When it comes to poetry, I can think of no other songwriter who gets it the way Gretchen Peters does. A member of the Nashville Songwriters Hall of Fame, Peters wrote “Independence Day,” which became a huge hit for Martina McBride. “Independence Day” catapulted Peters to the Country Music Association’s Song of the Year award in 1995.
She sang it in Lewisville, offering up a solo acoustic version, complemented by her own deft work on the piano.
Peters shared with the crowd how vice-presidential candidate Sarah Palin co-opted the song during the 2008 campaign, against Peters’ wishes, and how the songwriter sought to “reclaim” it and restore the full luster of its poetry. It is not a flag-waving anthem, as Palin sought to make it by seizing only on the chorus and not the rest of the lyrics, which read like the pages of a chilling work of fiction.
It’s a song about a battered woman who puts an end to being a victim, who seeks her own “Independence Day.”
My own favorite song of Peters’ is “Idlewild,” which chronicles the 1960s as well as any poem I’ve ever heard. It carries a truism common to all great songs or great poems: You learn something new every time you hear it.

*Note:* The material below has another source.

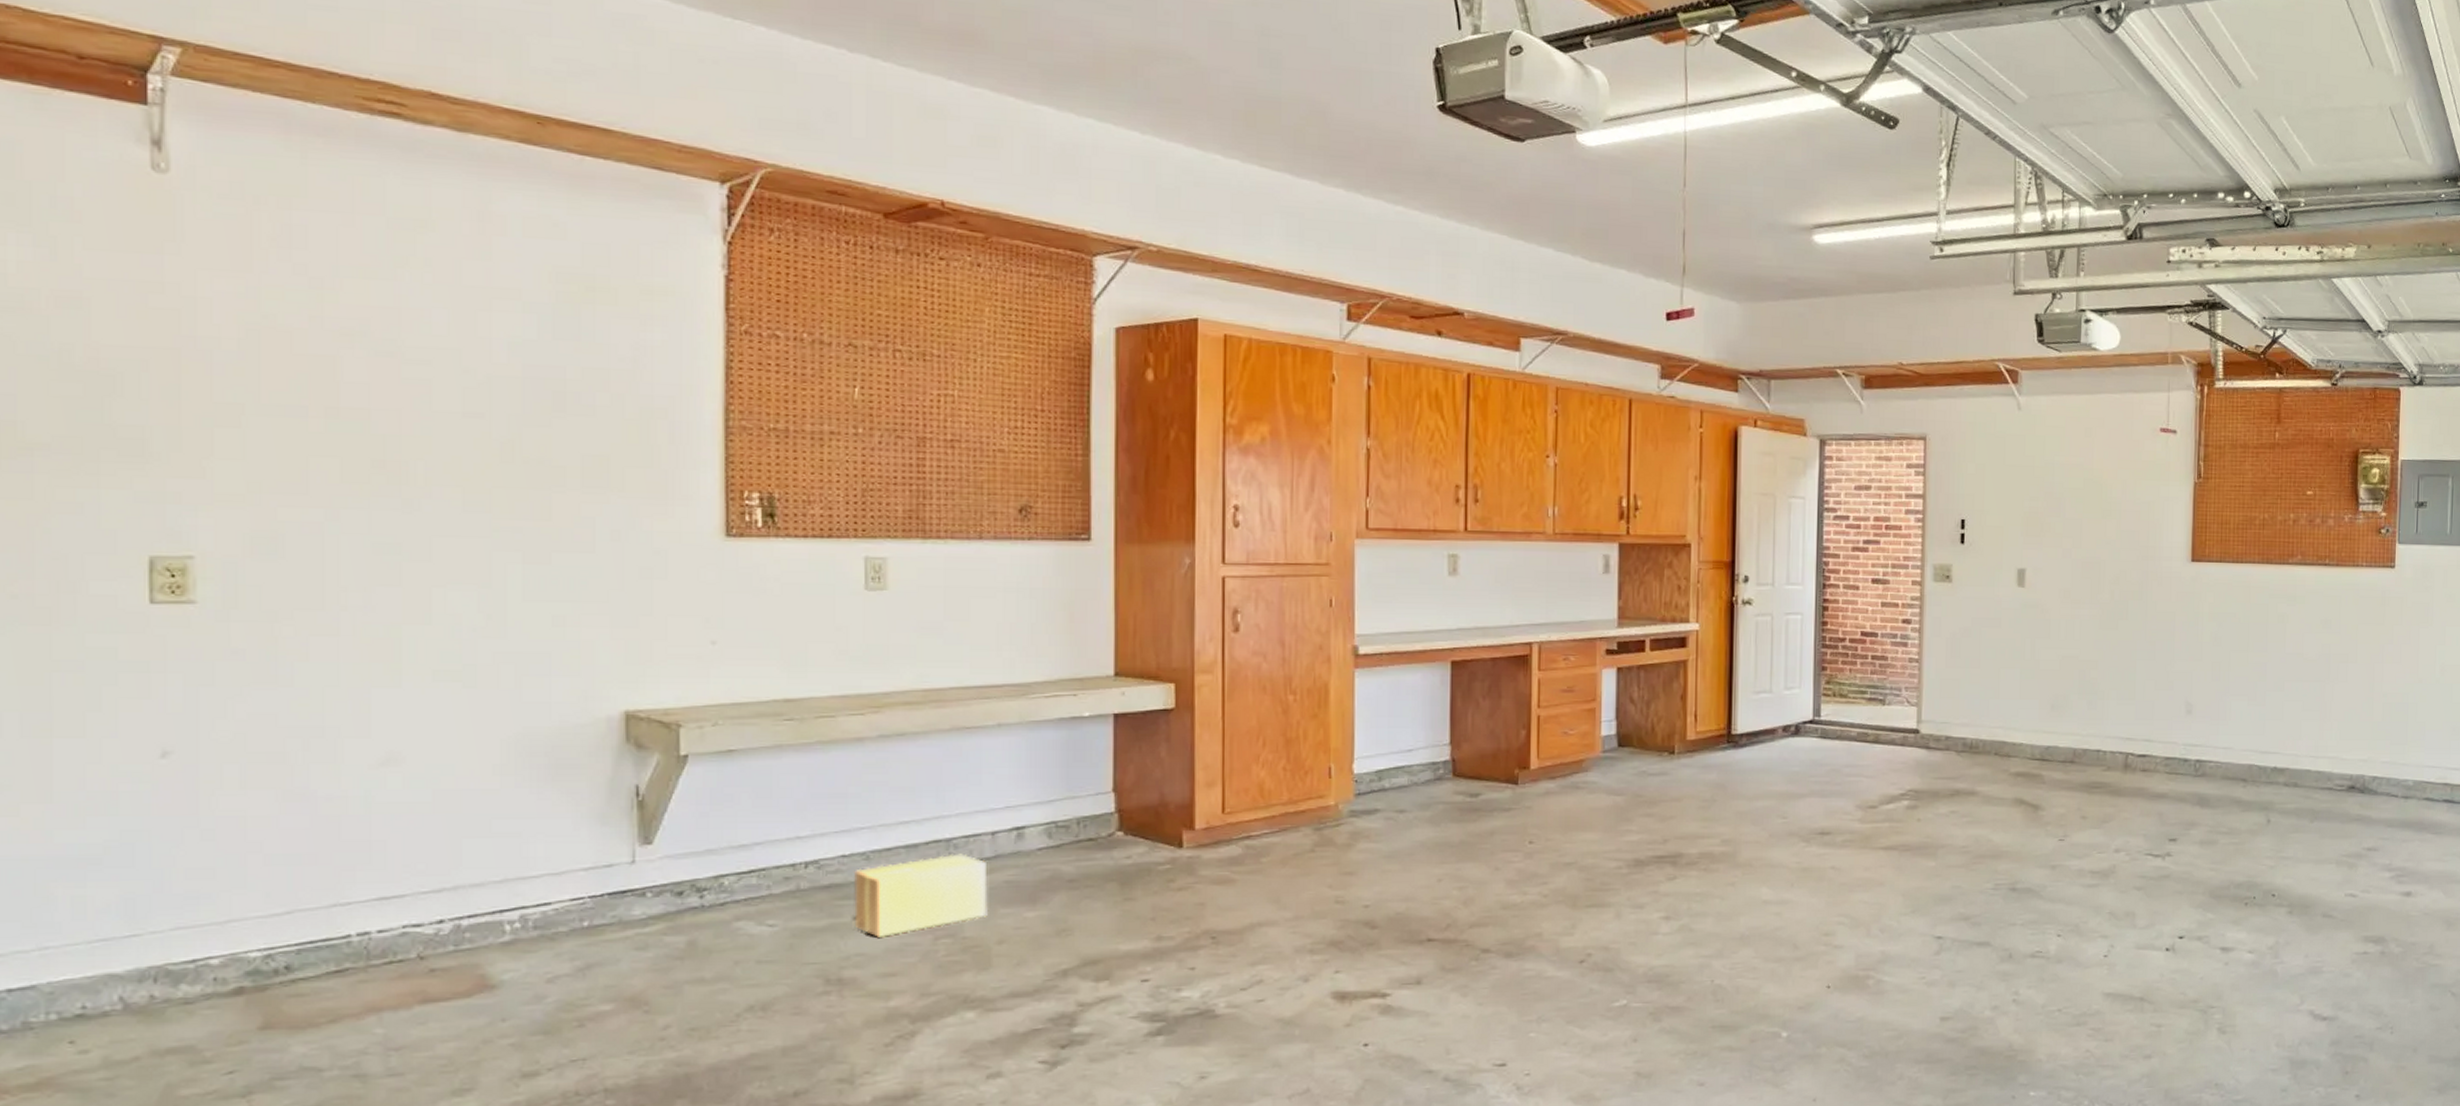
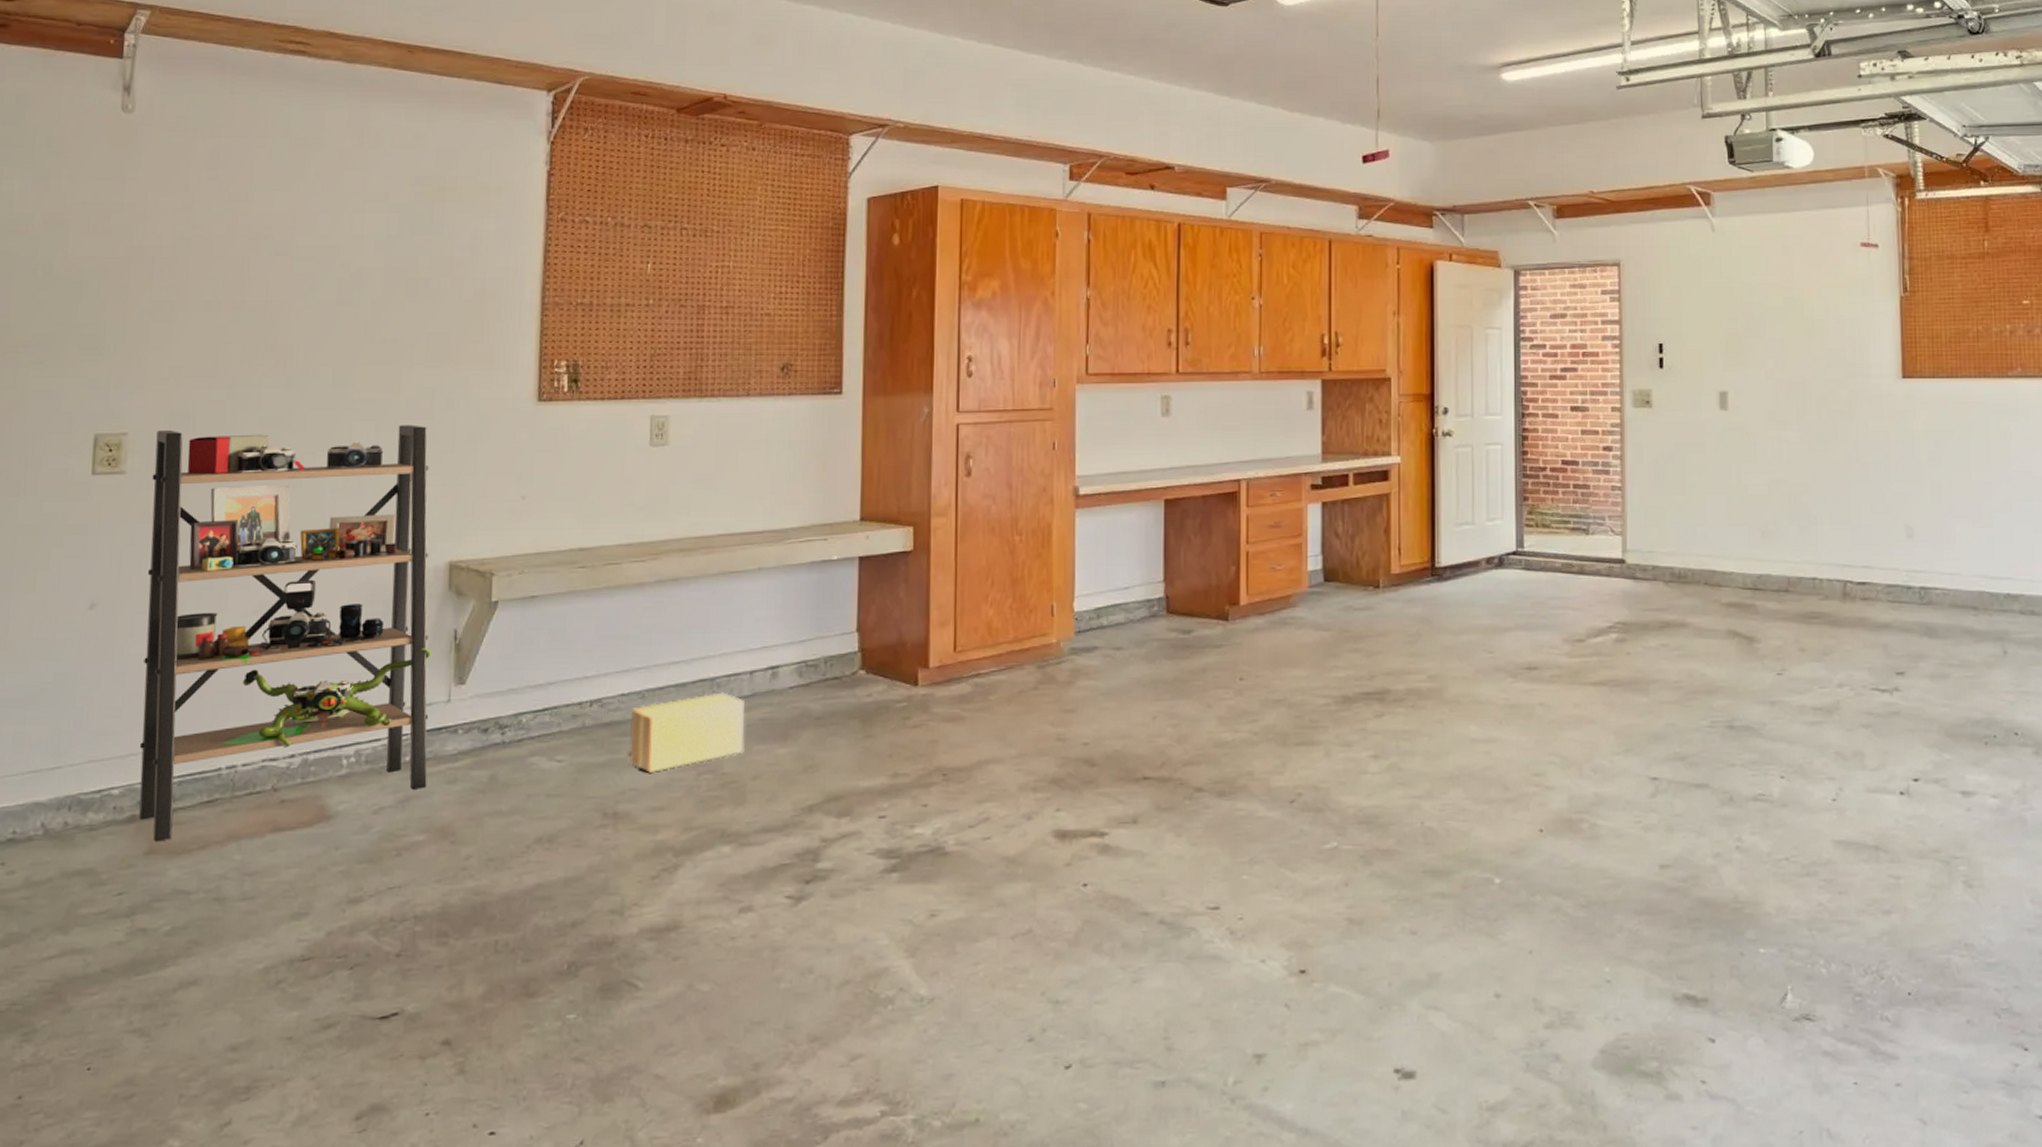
shelving unit: none [232,555,611,1016] -> present [139,425,431,842]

Peters led a lyrical parade of tunes from her new album, Dancing with the Beast, whose entries shimmer like finely crafted short stories, albeit with a dark undercurrent that profiles its hard-life heroines in strikingly different ways. She also sang her achingly beautiful “Five Minutes,” which actress Elizabeth McGovern (Downton Abbey) has covered with her band, Sadie and Hotheads.